Tuesday, September 4, 2007

Personalized browser as the window to YOUR Internet

Everyone uses a browser and they see it as the window to the Internet (obviously). But in reality the real window to the Internet is our personalized browser, not the vanilla browser we get when we first install it.

This trend is very clear when looking at a browser used by any prosumer. The user-interface is full of toolbar additions for services, the theme has been changed, there are extensions of various meaning adding gesture controls for example. The personalization has gone long past just having bookmarks.

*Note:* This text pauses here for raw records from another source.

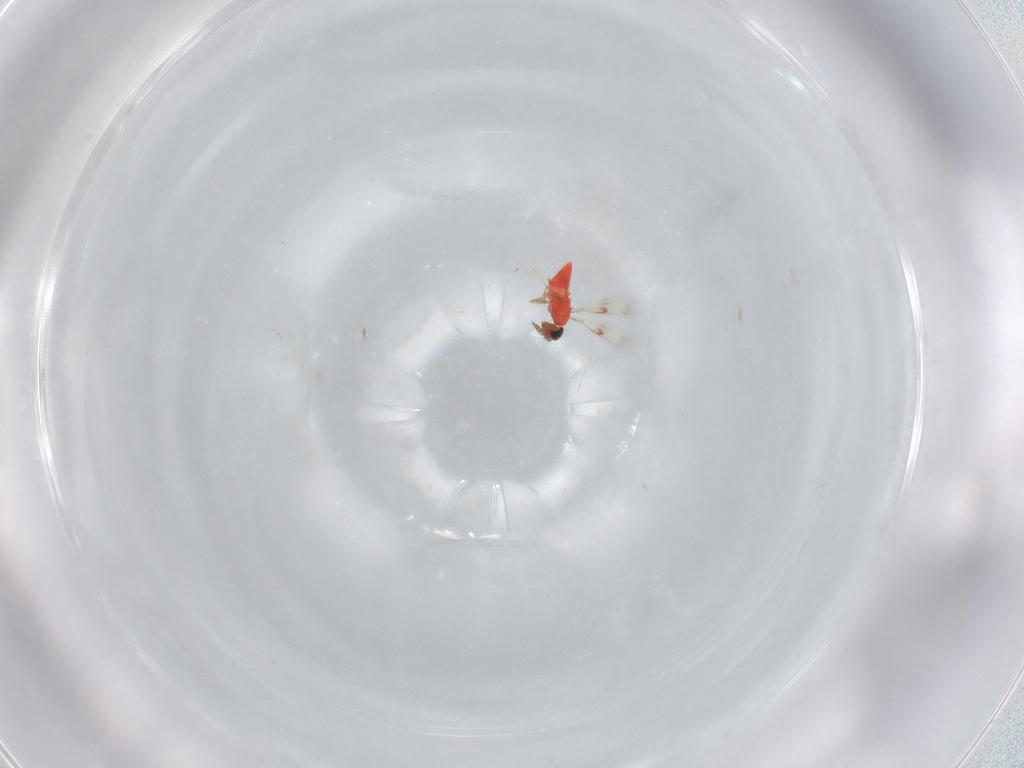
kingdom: Animalia
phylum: Arthropoda
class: Insecta
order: Hymenoptera
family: Trichogrammatidae
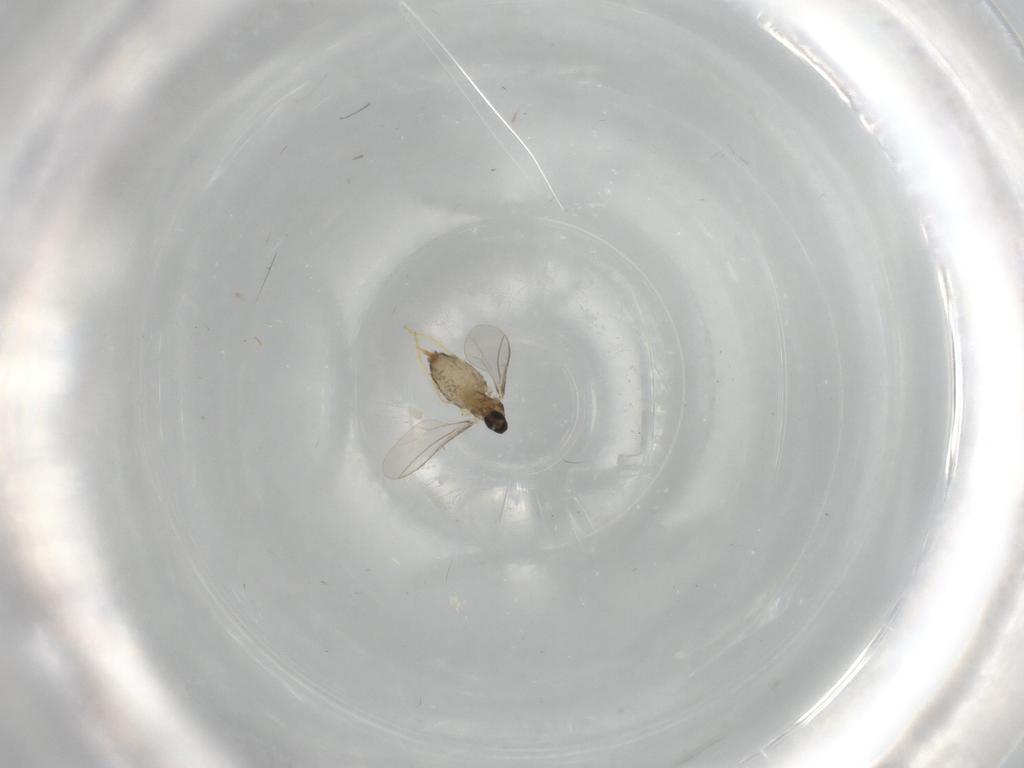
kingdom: Animalia
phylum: Arthropoda
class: Insecta
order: Diptera
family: Cecidomyiidae
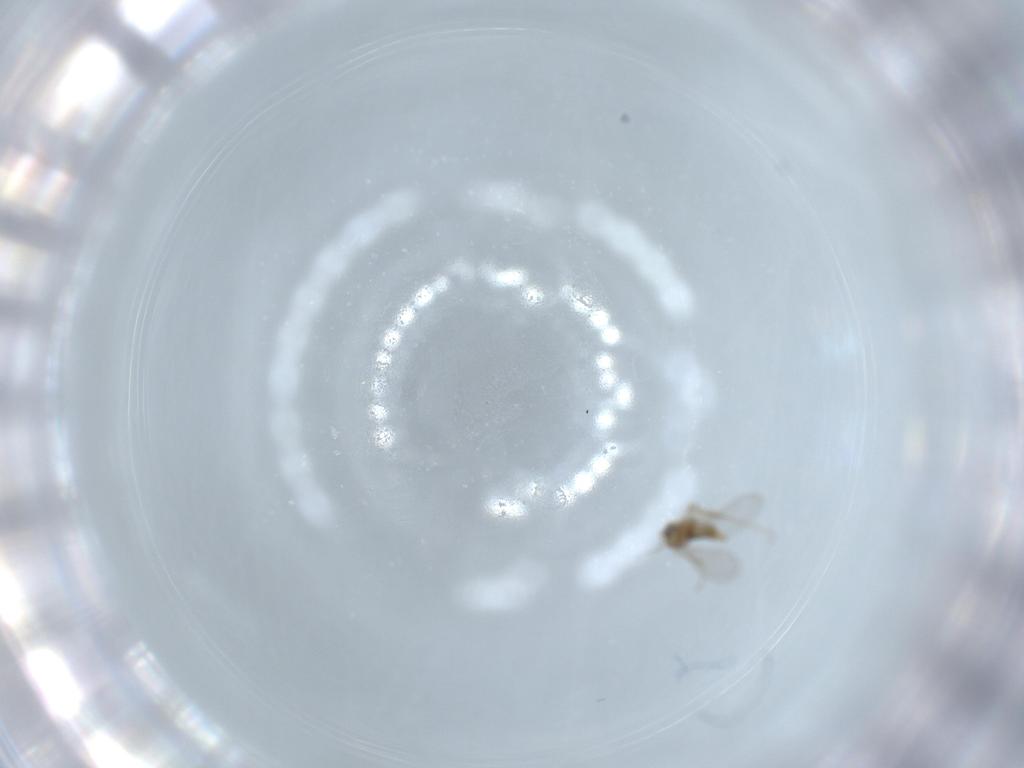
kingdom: Animalia
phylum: Arthropoda
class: Insecta
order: Diptera
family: Cecidomyiidae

A great example of this I had not picked up that strongly before are user-scripts. These small tweaks that can be installed on Firefox through Greasemonkey have the ability to remember information, remove parts of pages, change the look of pages, automatically mash-up information from sources, cross-refence data, and even speed up common task so that they require less clicks. User-scripts simply allow you to optimize your Internet experience.

A simple example would be to install a script that always automatically logs you into a service when you access their website and turns on your presence message to something new. This is fairly easy to create in JS.

Already now the availability of user-scripts is wide, with over 7500 scripts at userScripts.org mostly addressing the most used sites and services of the web. For Flickr one simple search finds over 100 results.

Of course to evolve user-scripts to more mundane users would either need massive volumes (developers are working on it) or a tool for simple creation. The basics of what scripts do are anyways fairly simple, as listed earlier, so a similar application as the Automator for Leopard Mac OS X could be an interesting concept.

Browsing is getting more personal and the people working around browsers whether for desktops or mobile devices need to adapt their approach to fulfill these needs. You want your window to your Internet behaving like you and not as someone designed it.